I could replace the word “people” with “Latinos” and it would make even more sense, especially considering the social nature of Hispanics. As Jerry Rocha, VP of media solutions at Nielsen, shared at ad:tech, 62 percent of Hispanics participated in social networking vs. 38 percent of non-Hispanic whites.
Facebook is the place where Latinos hang out, interact, and look for information. Facebook has become an open diary where all relevant (and sometimes trivial) experiences are posted and shared with all our friends, fans, and followers.
Some marketers like to use the expression “consumer generated content.” But for consumers, life is about creating (and sharing) experiences, not content. The conversations and experiences are authored by the public; brands should act as curators.
Humanizing Your Social Media Approach
As we discussed in the previous column, humanizing is about being consumer-centric. Like Nike, that speaks from a point of passion and has no promotions on its entire Facebook wall. Or Pampers, that centers the conversation around real mothers’ stories on the “pequeños milagros” (“small miracles”), the way Latina mothers refer to their unique experience of having a baby.
Let’s review how other brands are creating a more personal and human experience with Latino consumers.
The Art of Storytelling
Telemundo understands its audience and knows that Latina women (and many men too) love novellas. And if it wasn’t enough with its contemporary offering that varies from very serious to classic romance to even thriller, the company uses Facebook as a way of extending the experience. Facebook plays a key role, serving as a connection between the fan and the network when the show is not on the air. Rather than simply promoting its shows and novellas, it creates original content, providing the user a very rewarding experience and connection.
“We are Story tellers, and in the NEW NOW, the consumer looks for these stories in any time and in any platform,” said Borja Pérez, VP of integrated solutions and digital media at Telemundo, “that’s why we naturally have evolved to become Multiplatform Story Tellers.”
Telemundo personalizes its “voice” and strategy for each novella depending on the tone and feel of the storyline. This approach has been very effective. The Telemundo Facebook page has over 43,000 fans, while the individual fan pages range from 40,000 to 245,000 for “Niños Ricos, Pobres Padres.”
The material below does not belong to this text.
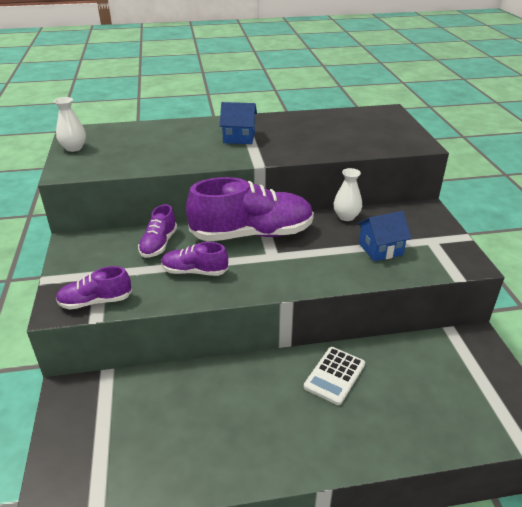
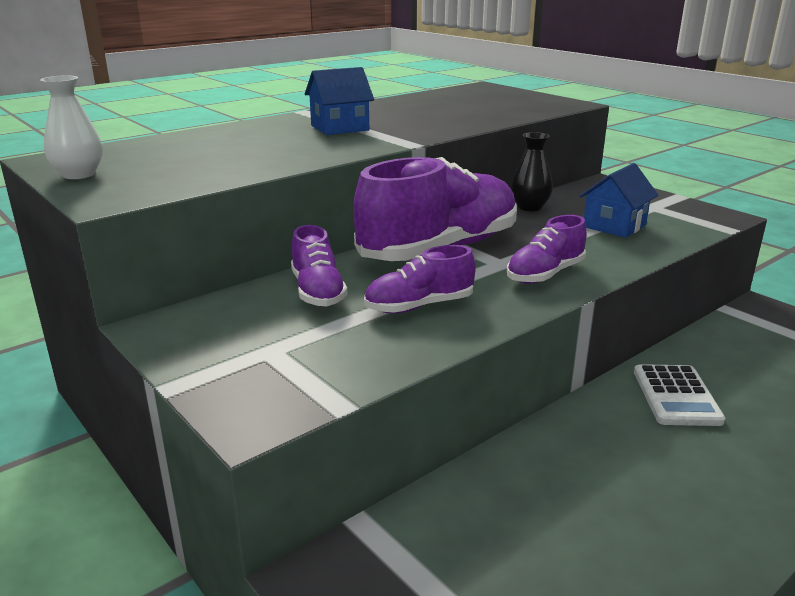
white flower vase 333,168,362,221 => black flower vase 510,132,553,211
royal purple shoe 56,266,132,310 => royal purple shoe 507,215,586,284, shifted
“Our target is much more aggressive online and tends to demand more than the average General Market consumer,” said Pérez. “Our fans are actually happy to see more of us” he added in reference to them posting more often than a general market show would do (six to eight updates per day versus three to five, respectively).
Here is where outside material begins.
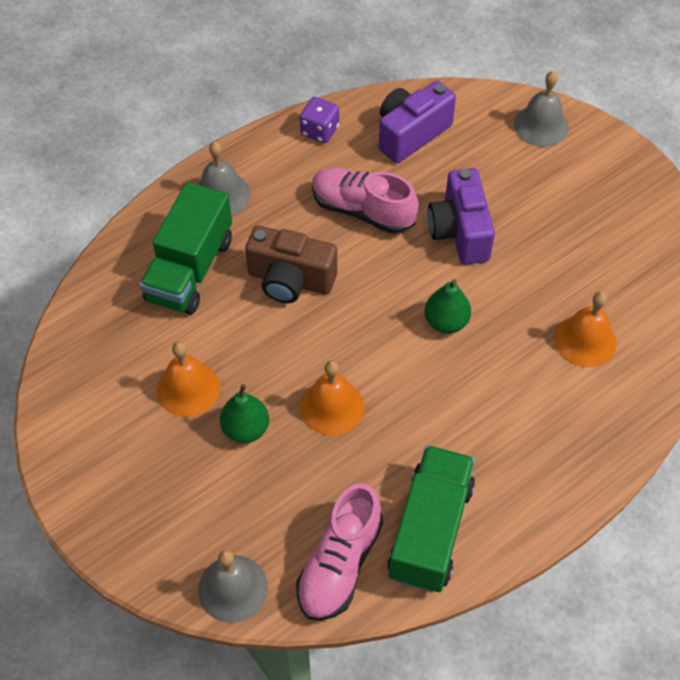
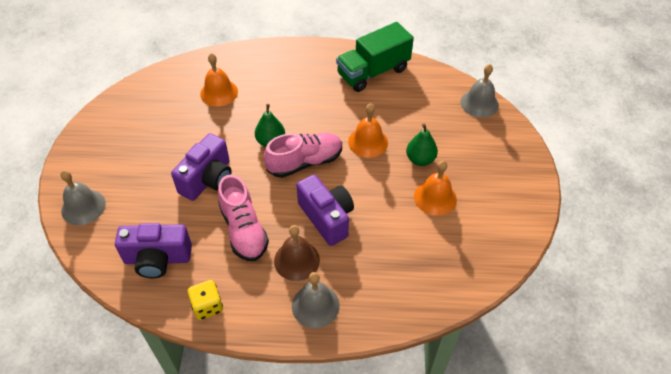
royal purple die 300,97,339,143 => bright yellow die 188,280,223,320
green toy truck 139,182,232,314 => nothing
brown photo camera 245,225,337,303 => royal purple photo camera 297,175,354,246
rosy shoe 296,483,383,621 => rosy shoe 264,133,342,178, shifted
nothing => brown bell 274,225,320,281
The Voice and Face of Your Brand
When Pepsi launched its “Yo Sumo” (“I count”) platform, the brand was after Hispanics that are young at heart and have the passion, drive, and determination to realize their individual ambitions and dreams, and, what’s more important, to create a lasting impact for their families and communities.
“The goal of the program was to shine the light on the individuals whose contributions, big and/or small are changing the landscape of this country,” said Aldo Quevedo, president of Dieste. “Facebook is a natural stage for these individuals to share their stories, and in turn, for Pepsi to acknowledge and celebrate them”.
The brand created a website and added Facebook plug-ins, and has a Facebook page that has around 7,000 fans.
Pepsi established a more personal relationship with the Latino consumers by allowing them to express their voice. But also by giving a face to this initiative: Eva Longoria. She was chosen because of her appeal, relevance, and, of course, her reach. And most importantly, because Eva embodies Pepsi’s youthful optimism and her commitment to the Latino community. Ms Longoria also directed the “Latinos Living the American Dream” documentary based on real human stories submitted by Pepsi fans (over 600 submissions).
The True Colors of Passion
No need to explain the craziness that an event such as the soccer World Cup can create among Latinos.
Univision created an integrated approach to capture their enthusiasm for soccer. Viral tools on its Facebook page were implemented, including fan page links, a Twitter feed, and hub pages that actually drove users to “Like” the page.
Most interestingly, during the live streaming of the games at UnivisionFutbol.com, fans could utilize a Facebook live stream plug-in to share comments and see what other users were saying about the game. The results: 117,000 fans across Spanish- and English-language pages and over 300,000 referrals traffic.
“We want to make sure that we create destinations that will be relevant for a long time and will continue to engage users over time,” said Kevin Conroy, president at Univision Interactive Media.
For Univision, mobile plays an important role in extending the experience and “engag[ing] users in the social media space, whenever, wherever and however they want to access it,” concluded Conroy.
Learnings for Your Online Presence
Facebook can help humanize your brand and create a deeper interaction and engagement with your Latino audience.
From storytelling to giving Latinos a voice or leveraging their passion through new tools, brands are finding innovative ways to effectively engage online Hispanics.
We can all work on humanizing our “personal brand” by getting in touch with our friends and family more by phone or, even better, face to face. This holiday season, use social media with moderation. Happy Holidays!